Estimating upper bound from measurements with uncertainties

TheBigH · Jan 21, 2014

Hello everyone,

I have a large number of measurements with associated uncertainties, and I know that the real values are bounded above by some constant. How can I estimate the value of that constant, and the uncertainty on the estimate?

Thanks

Stephen Tashi · Jan 23, 2014

You'll get better advice if you state the problem precisely - and you'll get better advice in the mathematical section if you state what you mean by "uncertainty".

In physical measurements, one scenario is to assume each measurement is an independent measurement of the same value [itex]v_0[/itex] and that the result of the measurement is [itex]v0 + X[/itex] where X is a gaussian random variable with mean 0 and standard deviation [itex]\sigma[/itex]. The value of [itex]\sigma[/itex] is often called the "uncertainty" of the measurement. In some scenarios, measurements are made with equipment where the "uncertainty" is given by the manufacturer of the measuring device or a calibration lab. In other scenarios, the exact value of [itex]\sigma[/itex] is not known and what you have is only the standard deviation estimated from a specific set of data (i.e. a "sample standard deviation" rather than a "population standard deviation").

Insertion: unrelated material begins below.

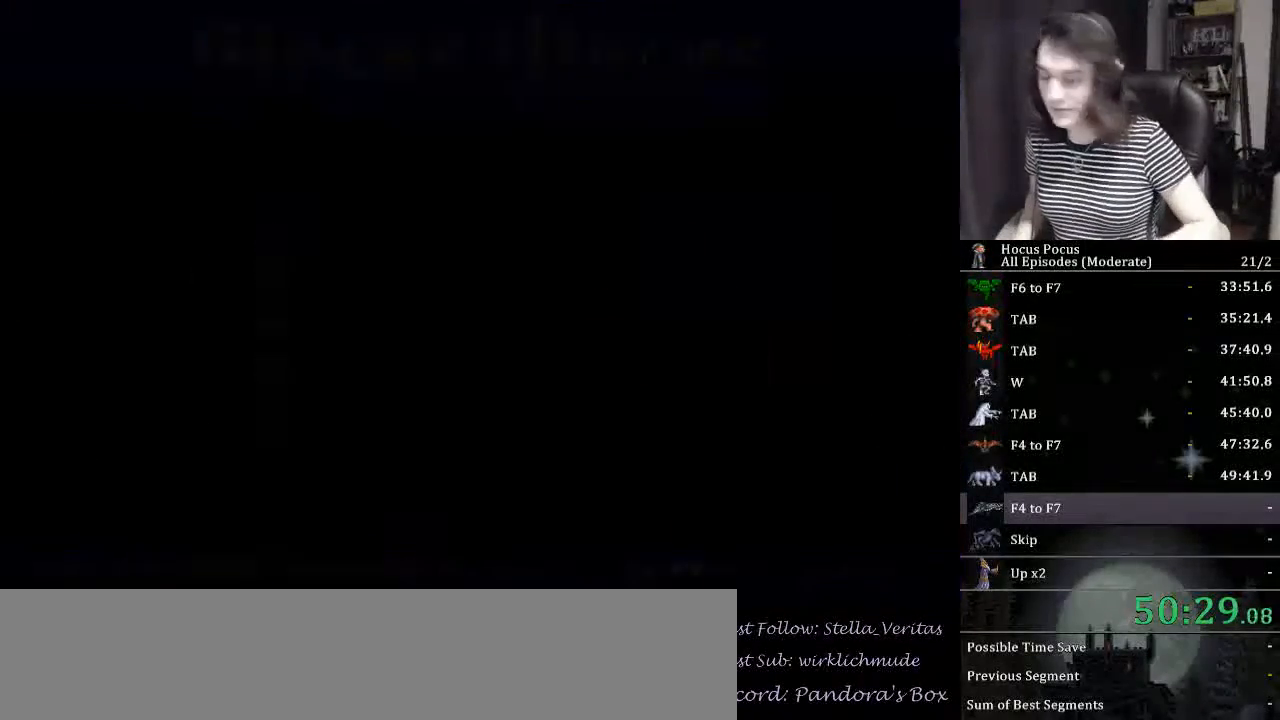
{"keys": [], "events": []}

There can also be scenarios where "uncertainty" is specified by a rigid bound that is not interpreted as a standard deviation.

TheBigH · Jan 23, 2014

Okay, assume I have a number of different data points with true values [itex]v_1, v_2, ...[/itex]. What I actually measure is [itex]v_1+X_1,v_2+X_2,...[/itex], where the X are gaussian random variables with mean 0 and SD of [itex]\sigma_1, \sigma_2, ...[/itex], just like youn say. It is known that there is some [itex]v_{max}[/itex] such that all [itex]v_i<v_{max}[/itex]. Many of the [itex]v[/itex] can be significantly less than that, and some of my measurements might actually be greater than [itex]v_{max}[/itex] because of random chance. I would like to know how I can estimate [itex]v_{max}[/itex] and get confidence intervals on that estimate. Thanks!

HallsofIvy · Jan 23, 2014

So you are asking is how to estimate an upper bound on some function of several variables if the error of each variable is known? There is an engineer's rule of thumb that "if variables add, then errors add, if errors multiply, then the relative errors add".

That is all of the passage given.